Stored data

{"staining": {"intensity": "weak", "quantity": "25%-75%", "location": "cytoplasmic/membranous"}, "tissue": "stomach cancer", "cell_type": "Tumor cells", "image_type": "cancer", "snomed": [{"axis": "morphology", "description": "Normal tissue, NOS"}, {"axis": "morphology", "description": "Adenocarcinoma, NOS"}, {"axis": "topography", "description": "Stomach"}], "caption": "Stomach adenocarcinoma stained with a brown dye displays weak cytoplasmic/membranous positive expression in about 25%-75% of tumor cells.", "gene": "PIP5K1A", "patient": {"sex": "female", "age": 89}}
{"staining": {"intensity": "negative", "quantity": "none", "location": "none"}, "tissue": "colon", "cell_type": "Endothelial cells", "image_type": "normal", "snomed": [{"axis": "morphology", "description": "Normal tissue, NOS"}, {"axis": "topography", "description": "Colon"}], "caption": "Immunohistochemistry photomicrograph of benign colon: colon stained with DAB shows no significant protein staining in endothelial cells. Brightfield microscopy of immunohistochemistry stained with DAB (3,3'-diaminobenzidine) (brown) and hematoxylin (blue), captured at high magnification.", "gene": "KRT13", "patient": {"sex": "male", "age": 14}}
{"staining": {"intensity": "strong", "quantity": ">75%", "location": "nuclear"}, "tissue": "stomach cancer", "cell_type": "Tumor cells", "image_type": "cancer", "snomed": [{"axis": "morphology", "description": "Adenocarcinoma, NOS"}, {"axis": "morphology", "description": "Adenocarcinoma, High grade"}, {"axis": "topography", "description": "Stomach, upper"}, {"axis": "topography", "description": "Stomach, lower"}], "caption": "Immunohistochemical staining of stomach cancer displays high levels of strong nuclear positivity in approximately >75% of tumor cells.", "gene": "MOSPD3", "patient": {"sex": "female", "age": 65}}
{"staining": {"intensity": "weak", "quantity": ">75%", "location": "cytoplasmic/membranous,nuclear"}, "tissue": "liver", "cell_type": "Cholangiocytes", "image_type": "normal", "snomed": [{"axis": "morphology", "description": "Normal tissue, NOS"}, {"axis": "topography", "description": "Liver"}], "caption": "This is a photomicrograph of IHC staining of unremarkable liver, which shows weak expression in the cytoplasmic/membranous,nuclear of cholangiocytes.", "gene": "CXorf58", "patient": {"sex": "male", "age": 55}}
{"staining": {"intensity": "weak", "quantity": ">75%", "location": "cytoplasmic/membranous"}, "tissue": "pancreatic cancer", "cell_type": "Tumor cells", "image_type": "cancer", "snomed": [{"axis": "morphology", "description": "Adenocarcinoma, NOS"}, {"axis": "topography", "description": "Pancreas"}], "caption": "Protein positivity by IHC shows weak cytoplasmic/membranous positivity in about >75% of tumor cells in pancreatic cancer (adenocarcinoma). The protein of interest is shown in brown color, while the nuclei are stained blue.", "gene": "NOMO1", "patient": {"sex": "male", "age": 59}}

Aim of the exercise => Transcribe every entry exactly, omitting nothing.

Written reply =>
{"staining": {"intensity": "weak", "quantity": "25%-75%", "location": "cytoplasmic/membranous"}, "tissue": "stomach cancer", "cell_type": "Tumor cells", "image_type": "cancer", "snomed": [{"axis": "morphology", "description": "Normal tissue, NOS"}, {"axis": "morphology", "description": "Adenocarcinoma, NOS"}, {"axis": "topography", "description": "Stomach"}], "caption": "Stomach adenocarcinoma stained with a brown dye displays weak cytoplasmic/membranous positive expression in about 25%-75% of tumor cells.", "gene": "PIP5K1A", "patient": {"sex": "female", "age": 89}}
{"staining": {"intensity": "negative", "quantity": "none", "location": "none"}, "tissue": "colon", "cell_type": "Endothelial cells", "image_type": "normal", "snomed": [{"axis": "morphology", "description": "Normal tissue, NOS"}, {"axis": "topography", "description": "Colon"}], "caption": "Immunohistochemistry photomicrograph of benign colon: colon stained with DAB shows no significant protein staining in endothelial cells. Brightfield microscopy of immunohistochemistry stained with DAB (3,3'-diaminobenzidine) (brown) and hematoxylin (blue), captured at high magnification.", "gene": "KRT13", "patient": {"sex": "male", "age": 14}}
{"staining": {"intensity": "strong", "quantity": ">75%", "location": "nuclear"}, "tissue": "stomach cancer", "cell_type": "Tumor cells", "image_type": "cancer", "snomed": [{"axis": "morphology", "description": "Adenocarcinoma, NOS"}, {"axis": "morphology", "description": "Adenocarcinoma, High grade"}, {"axis": "topography", "description": "Stomach, upper"}, {"axis": "topography", "description": "Stomach, lower"}], "caption": "Immunohistochemical staining of stomach cancer displays high levels of strong nuclear positivity in approximately >75% of tumor cells.", "gene": "MOSPD3", "patient": {"sex": "female", "age": 65}}
{"staining": {"intensity": "weak", "quantity": ">75%", "location": "cytoplasmic/membranous,nuclear"}, "tissue": "liver", "cell_type": "Cholangiocytes", "image_type": "normal", "snomed": [{"axis": "morphology", "description": "Normal tissue, NOS"}, {"axis": "topography", "description": "Liver"}], "caption": "This is a photomicrograph of IHC staining of unremarkable liver, which shows weak expression in the cytoplasmic/membranous,nuclear of cholangiocytes.", "gene": "CXorf58", "patient": {"sex": "male", "age": 55}}
{"staining": {"intensity": "weak", "quantity": ">75%", "location": "cytoplasmic/membranous"}, "tissue": "pancreatic cancer", "cell_type": "Tumor cells", "image_type": "cancer", "snomed": [{"axis": "morphology", "description": "Adenocarcinoma, NOS"}, {"axis": "topography", "description": "Pancreas"}], "caption": "Protein positivity by IHC shows weak cytoplasmic/membranous positivity in about >75% of tumor cells in pancreatic cancer (adenocarcinoma). The protein of interest is shown in brown color, while the nuclei are stained blue.", "gene": "NOMO1", "patient": {"sex": "male", "age": 59}}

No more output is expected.